Gak Ada Kok Manusia Tanpa Sisi Gelap! Betul atau Betul?

Every Rose has its thorn.

Itu lagu balladnya group metal asal Amerika, yaitu Poison. Jadi hits di tahun 1988. Saya sempat menyukainya kala itu.

Lagu itu mengatakan bahwa tiap mawar memiliki duri. Tiap gelap malam menyimpan fajar. Seperti halnya para cowboy yang juga pernah menyanyikan lagu sedihnya.

Artinya selalu ada sisi gelap di setiap terang. Sebaliknya, ada sisi terang di setiap gelap. Bulan purnama yang paling terang sekalipun juga sedang menyimpan dark side-nya bukan?

Kita manusia juga begitu kan? Setiap kita pasti sedang menyembunyikan atau menyimpan sisi gelap kita masing-masing.

Apalagi kita memiliki jabatan tertentu yang dituntut untuk selalu tampil menjadi orang yang sempurna di depan manusia. Waduh…bahaya kali ya kalau aibnya tersebar! Bisa runtuh tuh bangunan image diri yang sedang didirikan.

Yang ditampilkan ini loooh… saya orang baik!

Tapi coba tanya driver atau asisten rumah tangganya. Tanya ke anggota keluarganya yang serumah. Kita mungkin terkaget-kaget dengar penuturannya.

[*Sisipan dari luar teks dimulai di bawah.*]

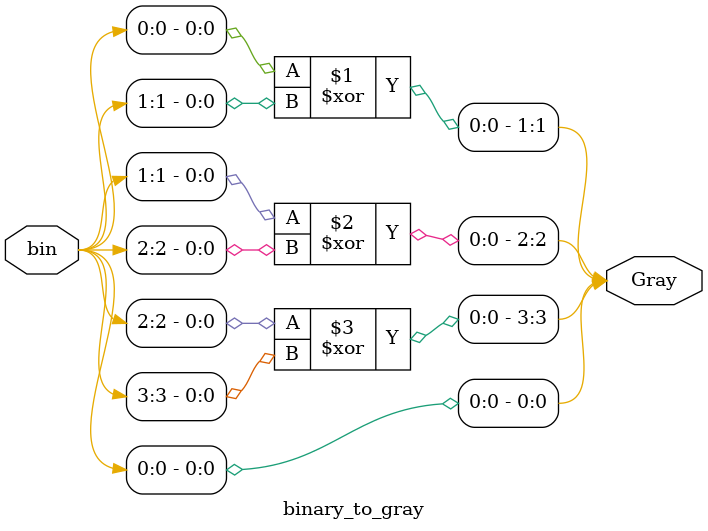
<source format=v>
`timescale 1ns / 1ps


module binary_to_gray(input [0:3] bin, output [0:3] Gray);
    
assign Gray[0] = bin[0];
assign Gray[1] = bin[0] ^ bin[1];
assign Gray[2] = bin[1] ^ bin[2];
assign Gray[3] = bin[2] ^ bin[3];

endmodule

</source>
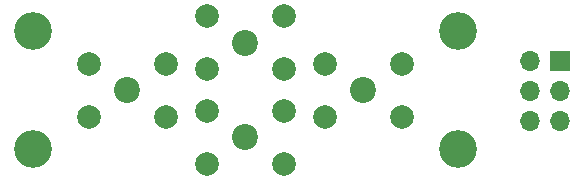
<source format=gbr>
%TF.GenerationSoftware,KiCad,Pcbnew,5.1.7-a382d34a8~88~ubuntu18.04.1*%
%TF.CreationDate,2021-05-22T23:43:46+02:00*%
%TF.ProjectId,button-board-6x6mm-4buttons,62757474-6f6e-42d6-926f-6172642d3678,v1r1*%
%TF.SameCoordinates,Original*%
%TF.FileFunction,Soldermask,Bot*%
%TF.FilePolarity,Negative*%
%FSLAX46Y46*%
G04 Gerber Fmt 4.6, Leading zero omitted, Abs format (unit mm)*
G04 Created by KiCad (PCBNEW 5.1.7-a382d34a8~88~ubuntu18.04.1) date 2021-05-22 23:43:46*
%MOMM*%
%LPD*%
G01*
G04 APERTURE LIST*
%ADD10C,3.200000*%
%ADD11C,2.000000*%
%ADD12C,2.200000*%
%ADD13O,1.700000X1.700000*%
%ADD14R,1.700000X1.700000*%
G04 APERTURE END LIST*
D10*
%TO.C,H8*%
X76497180Y-47016680D03*
%TD*%
%TO.C,H7*%
X40505380Y-47016680D03*
%TD*%
D11*
%TO.C,SW4*%
X71750000Y-39750000D03*
X71750000Y-44250000D03*
X65250000Y-39750000D03*
X65250000Y-44250000D03*
%TD*%
D12*
%TO.C,H6*%
X58500000Y-38000000D03*
%TD*%
D11*
%TO.C,SW3*%
X61750000Y-35750000D03*
X61750000Y-40250000D03*
X55250000Y-35750000D03*
X55250000Y-40250000D03*
%TD*%
%TO.C,SW2*%
X61750000Y-43750000D03*
X61750000Y-48250000D03*
X55250000Y-43750000D03*
X55250000Y-48250000D03*
%TD*%
D13*
%TO.C,J1*%
X82560000Y-44580000D03*
X85100000Y-44580000D03*
X82560000Y-42040000D03*
X85100000Y-42040000D03*
X82560000Y-39500000D03*
D14*
X85100000Y-39500000D03*
%TD*%
D12*
%TO.C,H4*%
X68500000Y-42000000D03*
%TD*%
%TO.C,H3*%
X58500000Y-46000000D03*
%TD*%
%TO.C,H2*%
X48500000Y-42000000D03*
%TD*%
D10*
%TO.C,H5*%
X76497180Y-37016680D03*
%TD*%
%TO.C,H1*%
X40505380Y-37016680D03*
%TD*%
D11*
%TO.C,SW1*%
X51750000Y-39750000D03*
X51750000Y-44250000D03*
X45250000Y-39750000D03*
X45250000Y-44250000D03*
%TD*%
M02*

</source>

Kalau dipikir-pikir, menyimpan sisi gelap dari hidup kita itu menuntut drama demi drama dipentaskan di panggung kehidupan. Apa gak lelah jiwa ya hidup munafik seperti demikian?

Di sisi lain, jangan terlalu cepat menyimpulkan bahwa seburuk-buruknya seseorang, maka tak ada sesuatu yang baik dalam hidupnya. Sisi gelap hanya mau menyadarkan kita, heiii…kita ini masih manusia yang nyata yang masih menginjak bumi.

Banyak kok mereka yang setelah bergumul melawan sisi gelapnya, akhirnya ia menjadi manusia yang jadi terang dan inspirasi bagi banyak orang.

Akuilah bahwa ada sisi gelap yang sedang mengajar kita untuk berpaling kepada sisi terang.

Sheryl Lee, seorang aktris Amerika pernah mengatakan, The more we deny that we have a dark side, the more power it has over us.

Semakin kita menolak kenyataan bahwa sisi gelap itu ada, maka kegelapan itu makin berkuasa mengendalikan diri kita.

Teman. Seperti halnya kita tahu rasanya cinta saat kita pernah membenci dan dibenci. Demikian pula kita baru tersadar kalau kita ini perlu sinar terang, saat kita terlalu lelah hidup dalam topeng kegelapan.

Gelap tak kan bertahan lama, saat setitik berkas sinar terang menyinari.

Maka ketika Anda membaca tulisan saya saat ini, ijinkan terang kasihNya menerobos masuk, menghujam hingga ke ruang yang paling dalam dan paling gelap.